Volvemos a preguntar: ¿es cierto que nuestra sociedad requiere y exige (cómo expresa la encuesta del CELAG) políticas más claras, más firmes, a favor de la reparación y la justicia social? ¿Cuán nítido es eso que Antes de Cristo llamábamos “nivel de conciencia”? ¿Tiene cómo expresarse, eso, para contener, defender y empujar al gobierno de Alberto Fernández, sable en mano? Estas preguntas tienen estrechísima relación con la cultura política que vivimos y con los horribles límites de la muy vieja democracia que conocemos.

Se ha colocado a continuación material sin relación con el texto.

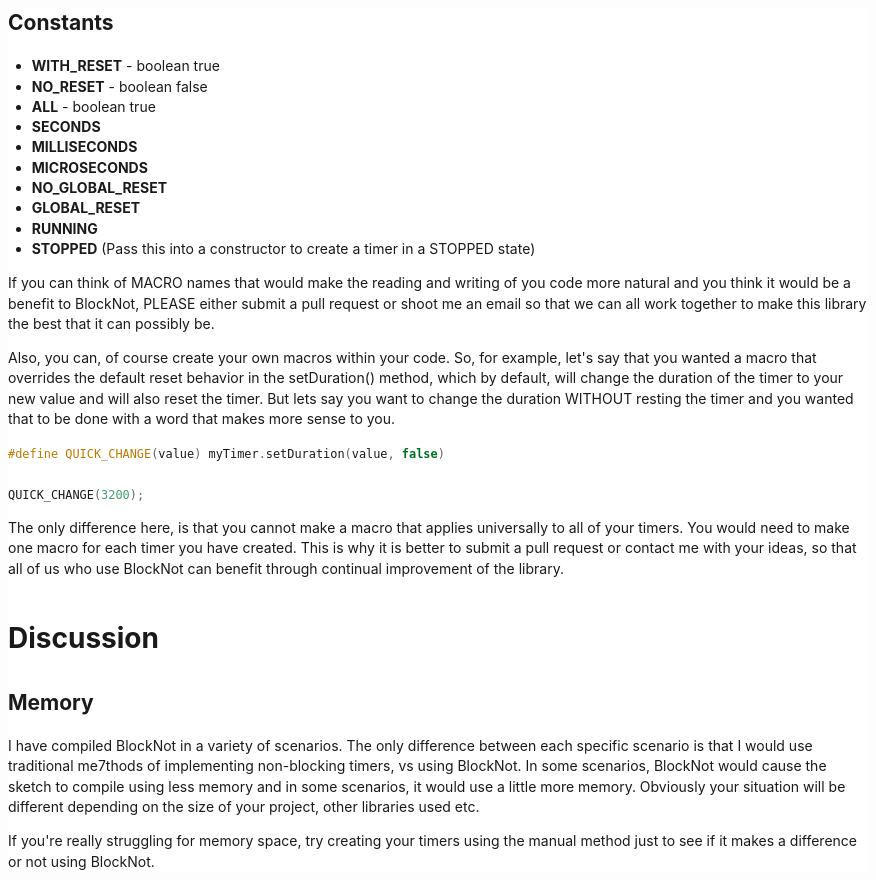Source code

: ## Constants

* **WITH_RESET** - boolean true
* **NO_RESET**   - boolean false
* **ALL**        - boolean true
* **SECONDS**
* **MILLISECONDS**
* **MICROSECONDS**
* **NO_GLOBAL_RESET**
* **GLOBAL_RESET**
* **RUNNING**
* **STOPPED** (Pass this into a constructor to create a timer in a STOPPED state)

If you can think of MACRO names that would make the reading and writing of you code more
natural and you think it would be a benefit to BlockNot, PLEASE either submit a pull
request or shoot me an email so that we can all work together to make this library the
best that it can possibly be.

Also, you can, of course create your own macros within your code. So, for example, let's
say that you wanted a macro that overrides the default reset behavior in the setDuration()
method, which by default, will change the duration of the timer to your new value and will
also reset the timer. But lets say you want to change the duration WITHOUT resting the
timer and you wanted that to be done with a word that makes more sense to you.

```C++  
#define QUICK_CHANGE(value) myTimer.setDuration(value, false)  
  
QUICK_CHANGE(3200);  
```  

The only difference here, is that you cannot make a macro that applies universally to all
of your timers. You would need to make one macro for each timer you have created. This is
why it is better to submit a pull request or contact me with your ideas, so that all of us
who use BlockNot can benefit through continual improvement of the library.

# Discussion

## Memory

I have compiled BlockNot in a variety of scenarios. The only difference between each specific scenario is that I
would use traditional me7thods of implementing non-blocking timers, vs using BlockNot. In some scenarios, BlockNot
would cause the sketch to compile using less memory and in some scenarios, it would use a little more memory.
Obviously your situation will be different depending on the size of your project, other libraries used etc.

If you're really struggling for memory space, try creating your timers using the manual method just to see if it
makes a difference or not using BlockNot.
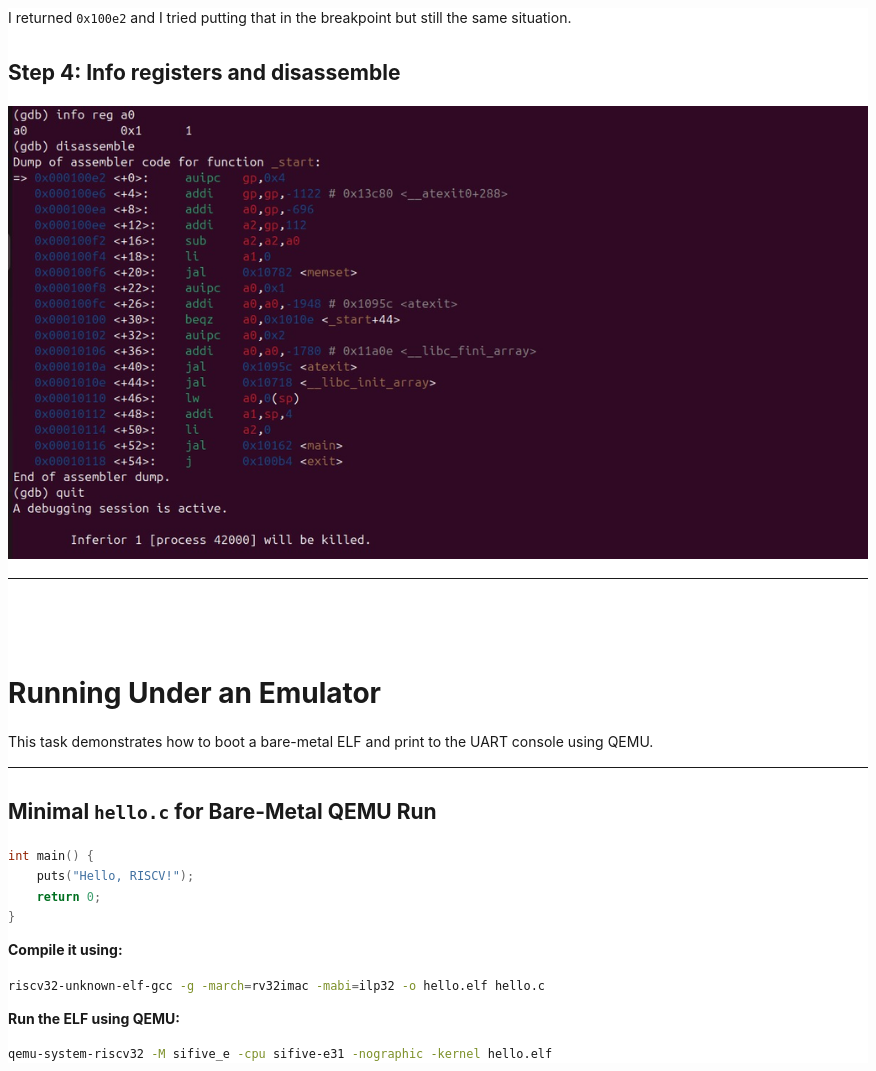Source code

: I returned `0x100e2` and I tried putting that in the breakpoint but still the same situation.


## Step 4: Info registers and disassemble
![Info register and disassemble](/Week%201/assets/Task-6/disassemble.jpeg)

---
<br><br>
# Running Under an Emulator

This task demonstrates how to boot a bare-metal ELF and print to the UART console using QEMU.

---

## Minimal `hello.c` for Bare-Metal QEMU Run

```c
int main() {
    puts("Hello, RISCV!");
    return 0;
}
```

**Compile it using:**
```bash
riscv32-unknown-elf-gcc -g -march=rv32imac -mabi=ilp32 -o hello.elf hello.c
```

**Run the ELF using QEMU:**
```bash
qemu-system-riscv32 -M sifive_e -cpu sifive-e31 -nographic -kernel hello.elf
```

Hace mil millones de años, en los primeros tiempos el viejo kirchnerismo, cuando latían todavía las asambleas del 2001, me pregunté en la revista Lezama (marzo de 2004) si la enorme fortaleza de entonces de Néstor Kirchner en términos de opinión pública podía leerse, paradojalmente, como una debilidad: “Sobre ese mapa Kirchner está solo con su alma. Apenas con su imagen, sus puñados de fieles, otros de quién sabe qué y bordados de sobrevivencia con quien se pueda (…) Suma virtual de millones. ¿Cómo ata el kirchnerismo a sus masas sueltas? Sin articulaciones, sin espacios ni sujetos colectivos, sin tejido social, sin canales de contención o diálogo, ¿a quién le tocará el timbre el ciudadano suelto en caso de necesitarlo? ¿Y si de veras hubiera que convocar a la causa nacional, iría? Es solo una manera de verlo y hay otras: Kirchner cuenta con un populoso 70 u 80% (de aprobación) y a la vez está solo”.

Es cierto, en alguna manera –limitada- el kirchnerismo construyó poder social a lo largo de los años, cosa que en pandemia no puede expresar el gobierno de Alberto Fernández.

Alberto tiene menos que eso que tuvieron Néstor y CFK en sus buenos tiempos. Cristina cuenta con su tercio de querendones y dos tercios medio que la detestan. Es más: finalizada la experiencia kirchnerista, con sus muchas primaveras, y pese al surgimiento de nuevos espacios políticos y movimientos sociales, cuando llegó la hora de la derrota quedamos culo al aire, llegó Macri, arrasó con todo.

¿Qué hacer, dijo Lenin, con cancha inclinada?

Acá solo se formulan las preguntas, no las respuestas. La única convicción del que escribe es que gobernar en pandemia se parece mucho a manejar en ruta con niebla y hielo en la calzada.